Now that people have seen a bit about abstract computation, it’s time to talk about real-world data, and to show how to access the vast amount of data that the Wolfram Language shares with Wolfram|Alpha.

Lots of real-world data involves units—so the next section is devoted to working with units. Once that’s done, we can talk about geocomputation: things like finding distances on the Earth, and drawing maps.

After that I talk about dates and times. One might think this wouldn’t be an interesting or useful topic. But it’s actually a really good example of real-world computation, and it’s also something one uses all over the place.

The Wolfram Language is big. But it’s based on a small number of ideas that are consistently used over and over again. One of the important objectives in the book is to cover these ideas. And the next section—on options—covers one such simple idea that’s widely used in practice.

After covering options, we’re set to talk about something that’s often viewed as a quite advanced topic: graphs and networks. But my experience is that in modern times, people have seen enough graphs and networks in their everyday life that they don’t have much trouble understanding them in the Wolfram Language. Of course, it helps a lot that the language can manipulate them directly, as just another example of symbolic objects.

******

» **WRITTEN TASK 1**
Please summarize the passage in two sentences.
» **WRITTEN TASK 2**
Reproduce the passage word for word between "After that I" and "used in practice.", inclusive.
The lines after the passage aren't needed here.

» **DATA EXTRACT**
******

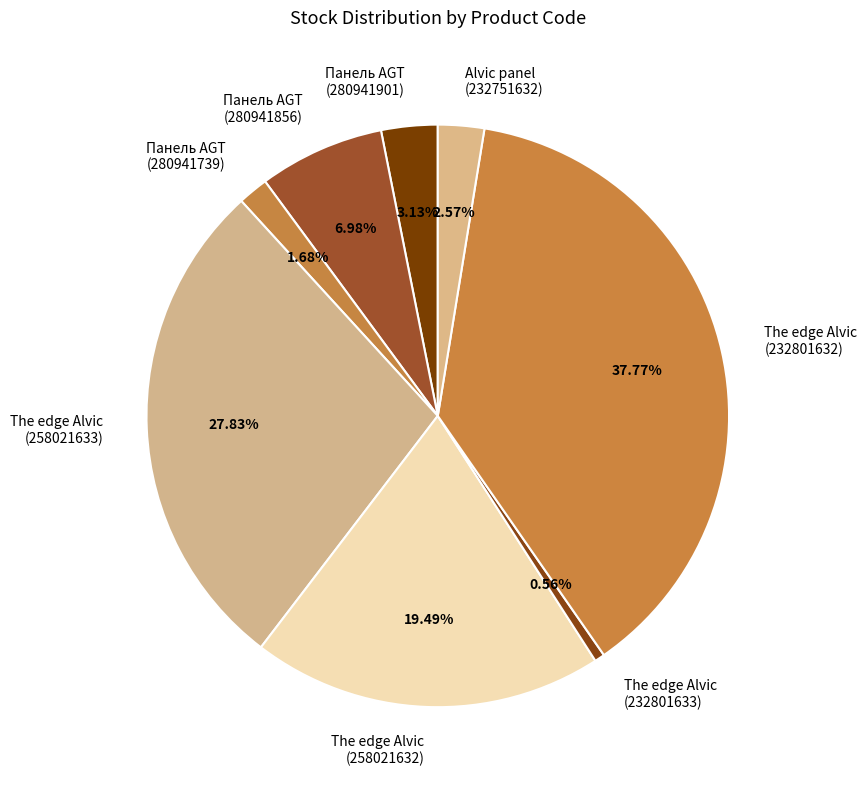

Combined, do The edge Alvic (258021633) and The edge Alvic (232801632) account for over 50%?

Yes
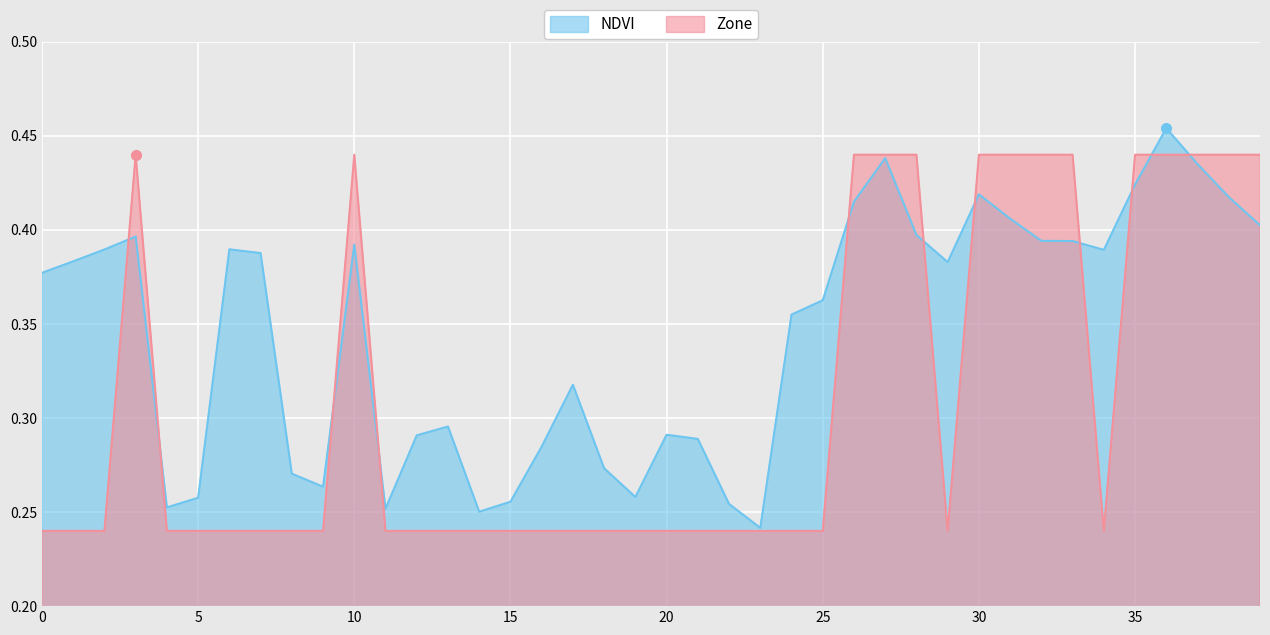

Is it true that NDVI equals 0.2 at 39?

False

******

» **WRITTEN SOLUTION 1**
After abstract computation, the focus turns to real-world data shared between the Wolfram Language and Wolfram|Alpha, starting with units and then geocomputation such as finding distances on the Earth and drawing maps. Dates and times come next, followed by options, one of the language's small set of widely used ideas, and then graphs and networks, which people now understand without much trouble.

» **WRITTEN SOLUTION 2**
After that I talk about dates and times. One might think this wouldn’t be an interesting or useful topic. But it’s actually a really good example of real-world computation, and it’s also something one uses all over the place.

The Wolfram Language is big. But it’s based on a small number of ideas that are consistently used over and over again. One of the important objectives in the book is to cover these ideas. And the next section—on options—covers one such simple idea that’s widely used in practice.